### URAIAN TUGAS:
Jawablah pertanyaan berikut berdasarkan teks tentang filsafat dan ilmu sejarah di bawah.
1. Filsafat diibaratkan sebagai apa dalam pertanyaan yang diajukan teks?
2. Menurut langkah pertama yang ditawarkan Meulen, dalam hal apa ilmu sejarah dan ilmu filsafat dengan tegas berbeda?
3. Menurut langkah kedua, apa yang tidak dapat dilakukan oleh seorang ahli atau peminat sejarah?

### KUTIPAN SUMBER:
────────────────
Berdasar pada kenyataan itu, maka muncul sebuah pertanyaan: “apakah keberadaan filsafat harus dibasmi mati-matian sebagai “benalu” yang berdampak buruk bagi pertumbuhan “pohon” sejarah?”. Seandainya penyingkiran filsafat itu memungkinkan, maka itulah jawaban yang mendekati kebenaran. Namun, patut disadari bahwa sungguhpun ilmu sejarah secara teoritis dapat dipisahkan dengan filsafat, akan tetapi praktek pemisahan itu bukanlah sesuatu urusan yang gampang. Dengan demikian, Langkah yang bijak untuk menjembatani antara filsafat dan ilmu sejarah sebagaimana yang ditawarkan Meulen adalah:
- Ilmu sejarah dan ilmu filsafat harus diyakini sebagai dua pengetahuan yang dengan tegas berbeda objek kajian dan metodenya, serta tidak boleh dicampuradukkan.
- Harus diakui pula bahwa seorang ahli atau peminat sejarah tidak dapat mengosongkan diri dari semua parti pris atau bekerja dalam suatu kevakuman mental, lepas dari pendidikan menurut kehendak zamannya.
────────────────
(Cuplikan dataset)

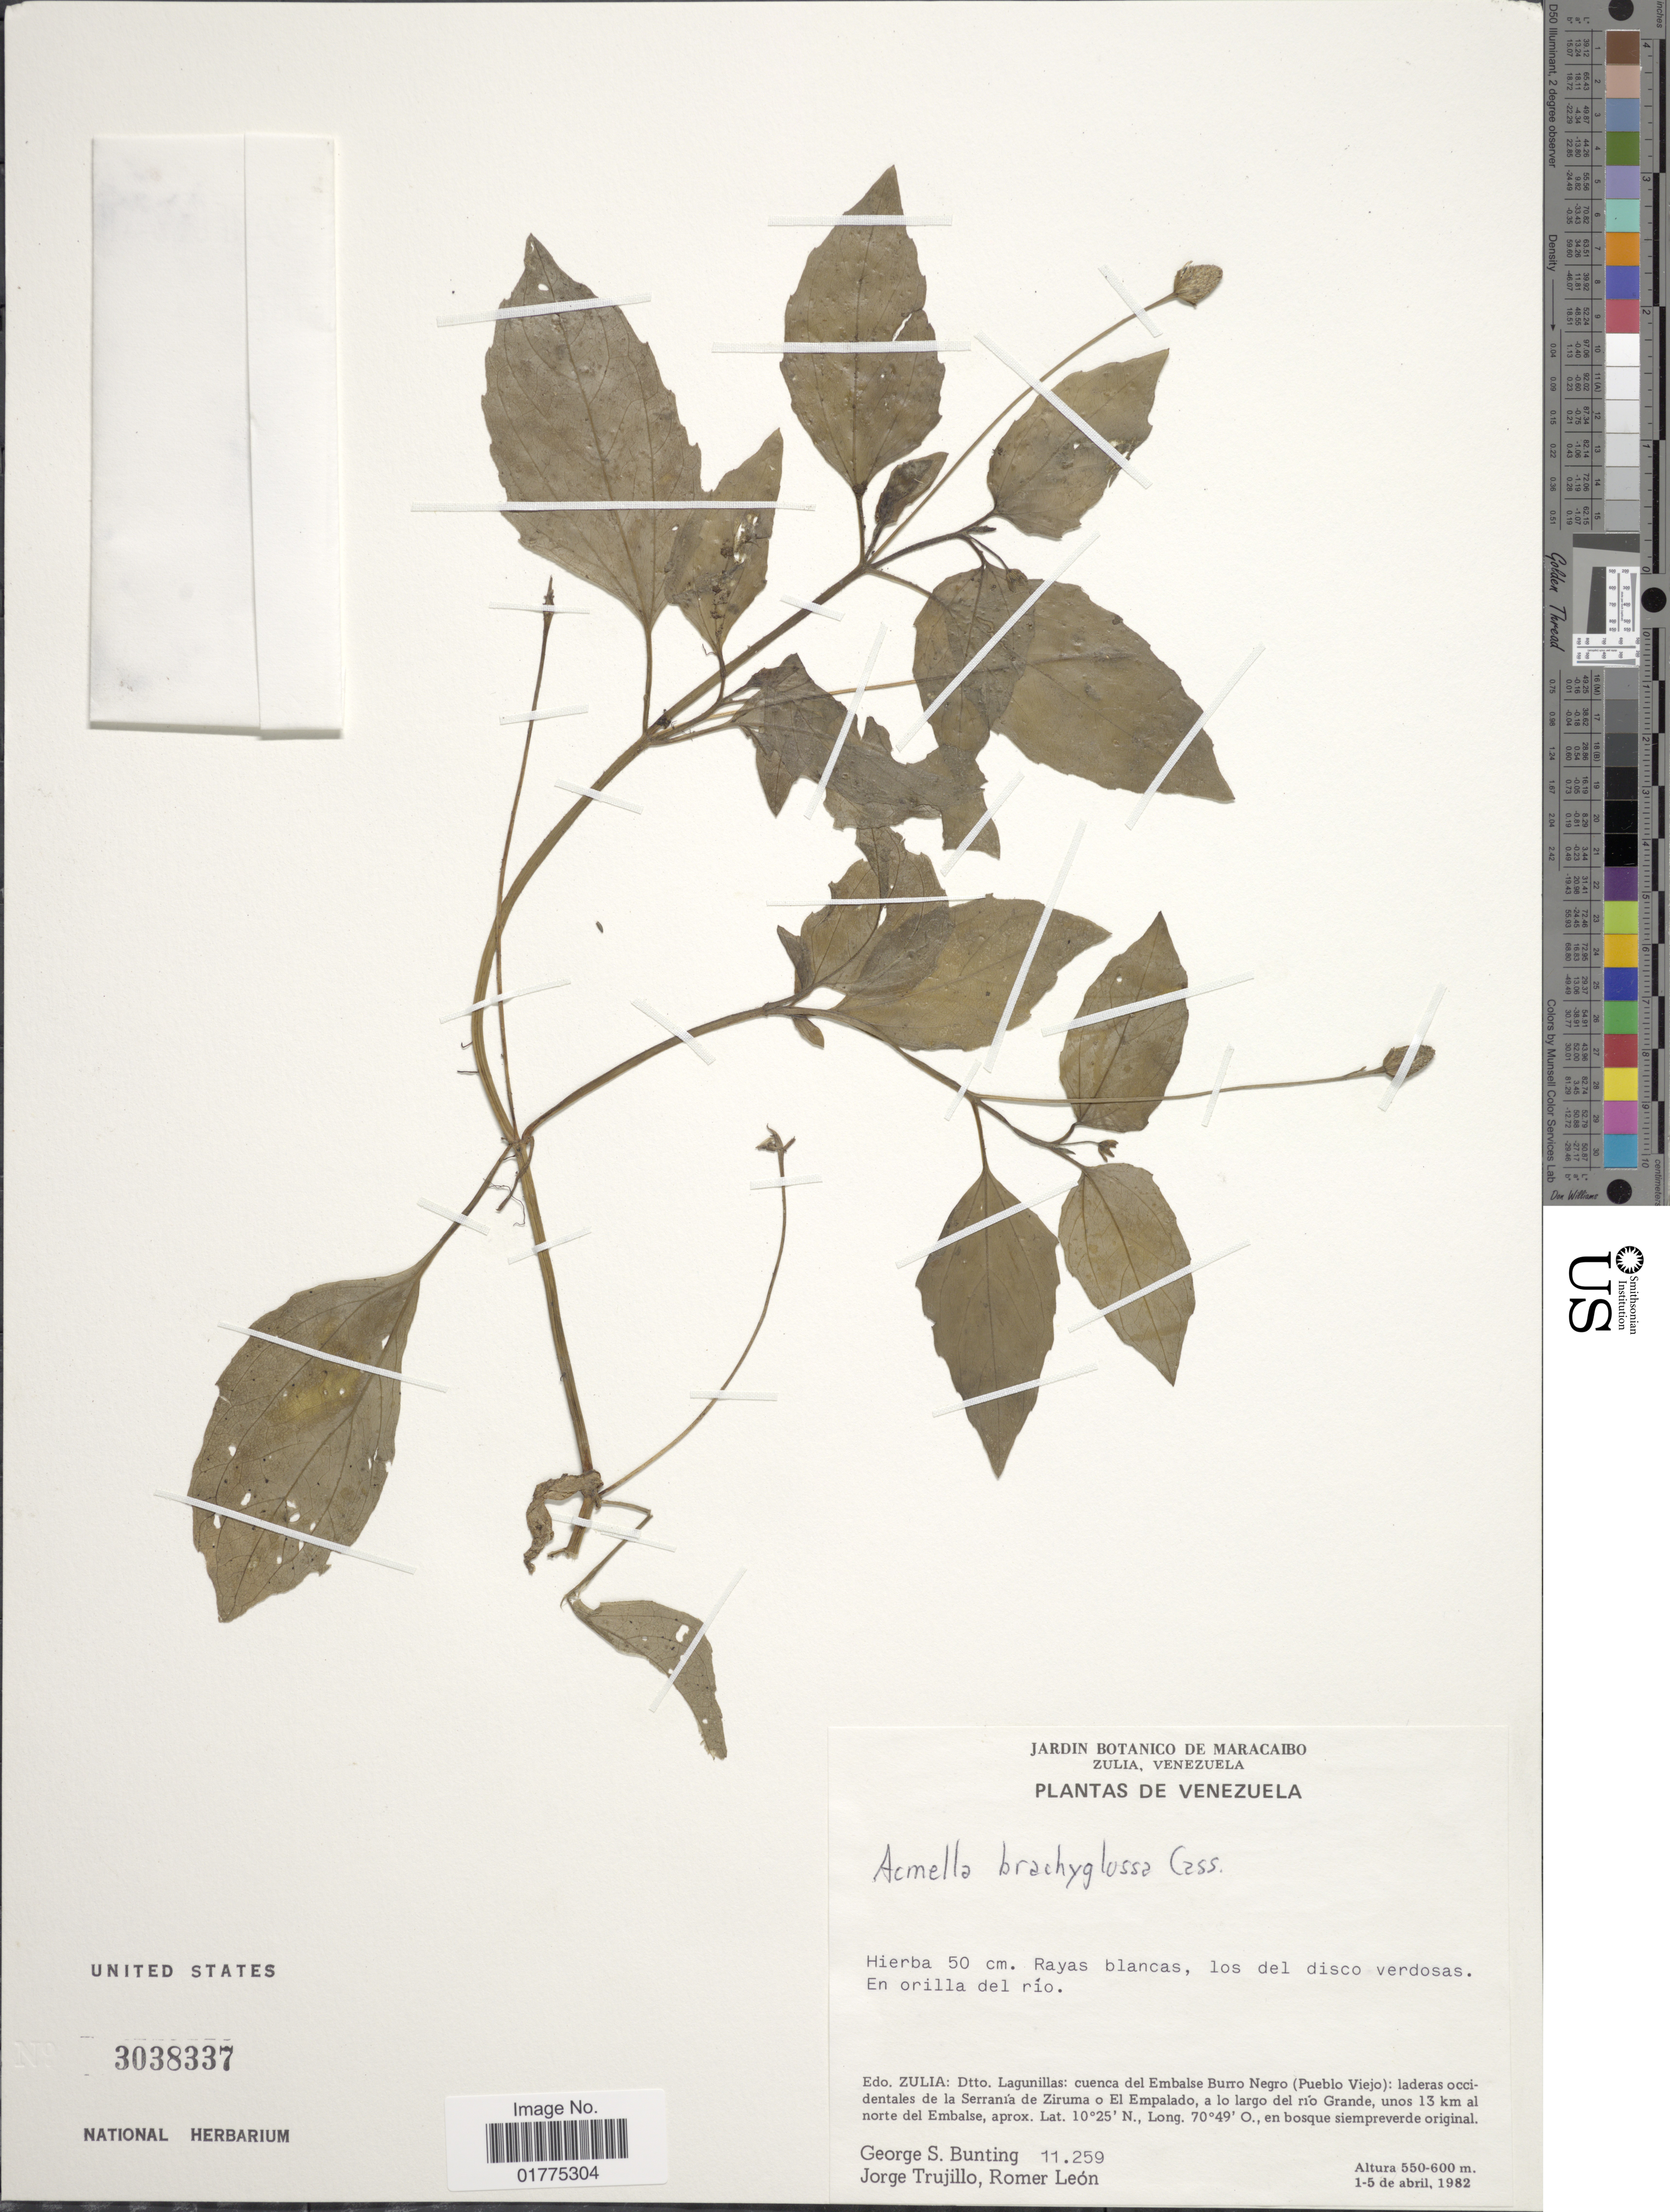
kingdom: Plantae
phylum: Tracheophyta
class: Magnoliopsida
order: Asterales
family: Asteraceae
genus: Acmella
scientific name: Acmella brachyglossa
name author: Cass.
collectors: G. S. Bunting, J. Trujillo & R. A. León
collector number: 11259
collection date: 1982-04-01/1982-04-05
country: Venezuela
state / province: Zulia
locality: Edo. Zulia: Dtto. Lagunillas: cuenca del Embalse Burro Negro (Pueblo Viejo)'laderas occidentales de la Serrania de Ziruma o El Emplado, a lo largo del rio Grande, unos 13 km al norte del Embalse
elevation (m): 550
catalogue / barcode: US 3038337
────────────────
### PENYELESAIAN LENGKAP:
1. Filsafat diibaratkan sebagai "benalu" yang berdampak buruk bagi pertumbuhan "pohon" sejarah.
2. Keduanya dengan tegas berbeda dalam objek kajian dan metodenya.
3. Ia tidak dapat mengosongkan diri dari semua parti pris atau bekerja dalam suatu kevakuman mental, lepas dari pendidikan menurut kehendak zamannya.